Our plan is to convert the engine room into four en-suite cabins. We have reconfigured the light tower to form a central atrium, providing continuous stairway access from the entrance down to the lower deck, and up to the top of the tower.
On the main deck, we have created a large reception area and space around the central staircase. It also allows the addition of a disabled cabin. The toilets and showers have been relocated to the lower deck (on the same level as the accomodation.
The forward portion of the foredeck has been covered with a 'whaleback' roof for the storage of kit, including waterproofs (which are often damp and were previously stored inside Trinity). This space is heated and dehumidified. The large anchor windlass on the foredeck has been removed to create an outside training space, especially welcome for larger groups kitting up before activities.
It's on the upper (boat) deck we have planned the most obvious additions to Trinity, but in such a way as they harmonise with the traditional lines and style of the ship. The 'lookout' has been extended to meet the light tower and then continued further aft as far as the heli deck.

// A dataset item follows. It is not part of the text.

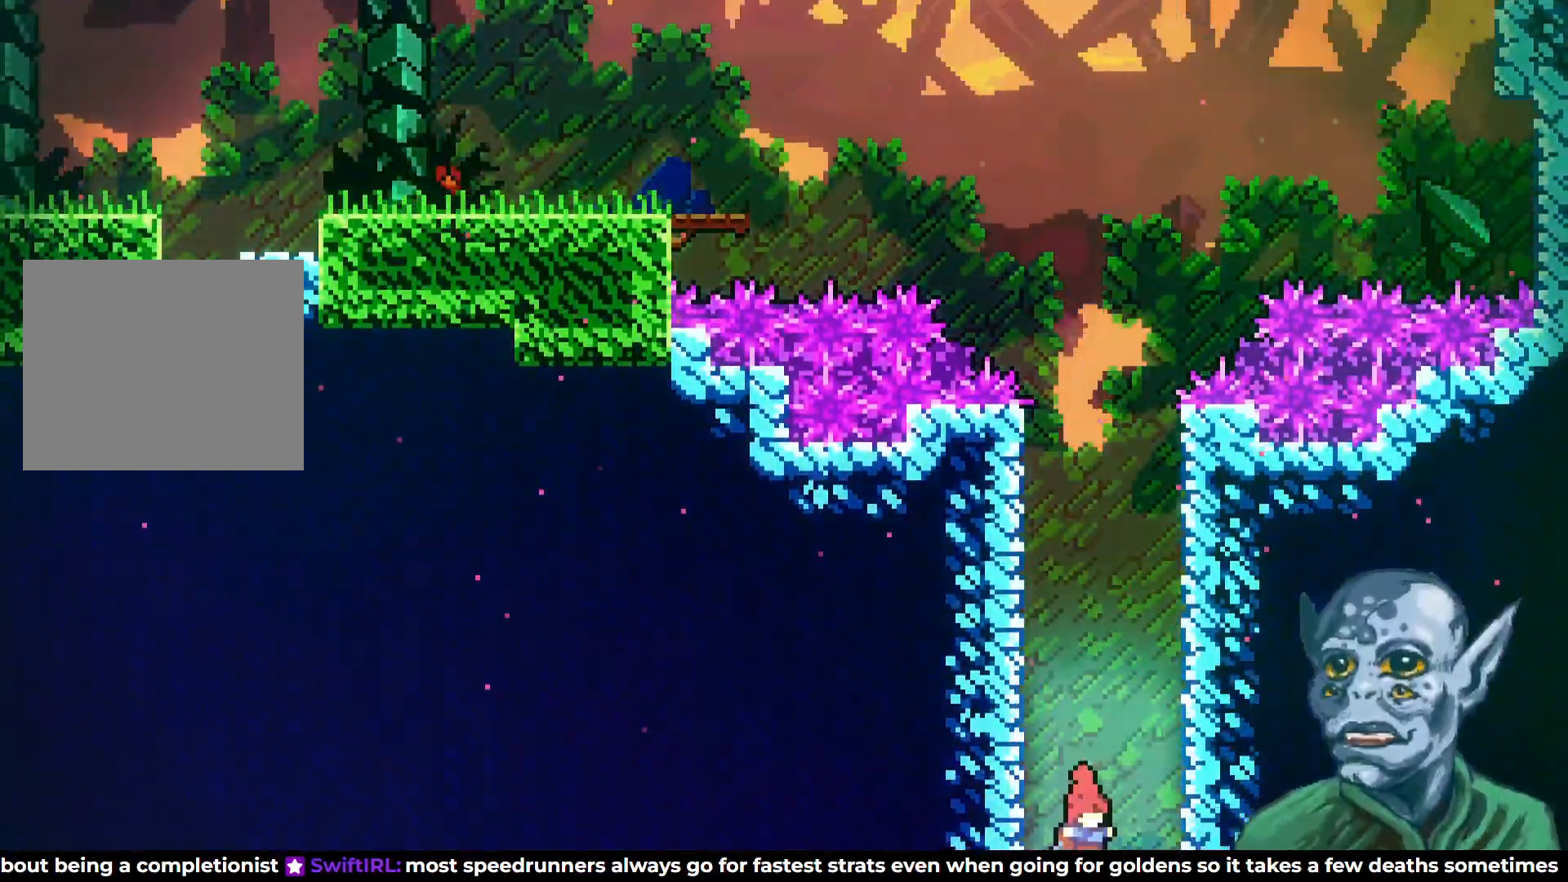
{"buttons": [], "left_stick": "center", "right_stick": "center", "events": []}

This has created a large versatile room providing excellent views over the saltmarsh and wider estuary, and has been furnished with bi-fold doors opening onto the heli deck.
The designs were reviewed and refined in detail by the architect who designed the conversion from lightship in 1990. Trinity House, the original owner of the ship, have commented on the stability and structural aspects of the design along with our naval architect.
Upgrading Services, Green Heating
The project not only provides a chance to develop and improve Trinity but also to refurbish some of the services that have been in service for the last 25 years. Plumbing, heating and all services on board have been upgraded and renewed as required, ensuring that they are ready for the next 25 years.
Energy costs are rising and this has a significant impact on our costs. The development gave us the opportunity to implement new green technologies, including ground-source heating, better ventilation and better insulation. All good for the environment, our guests and our budget.
We are very grateful to a number of Grant Making Trusts and individuals who have supported and continue to support the project. Phase 3 of the project is being part funded by the European Agricultural Fund for Rural Development: LEADER grant.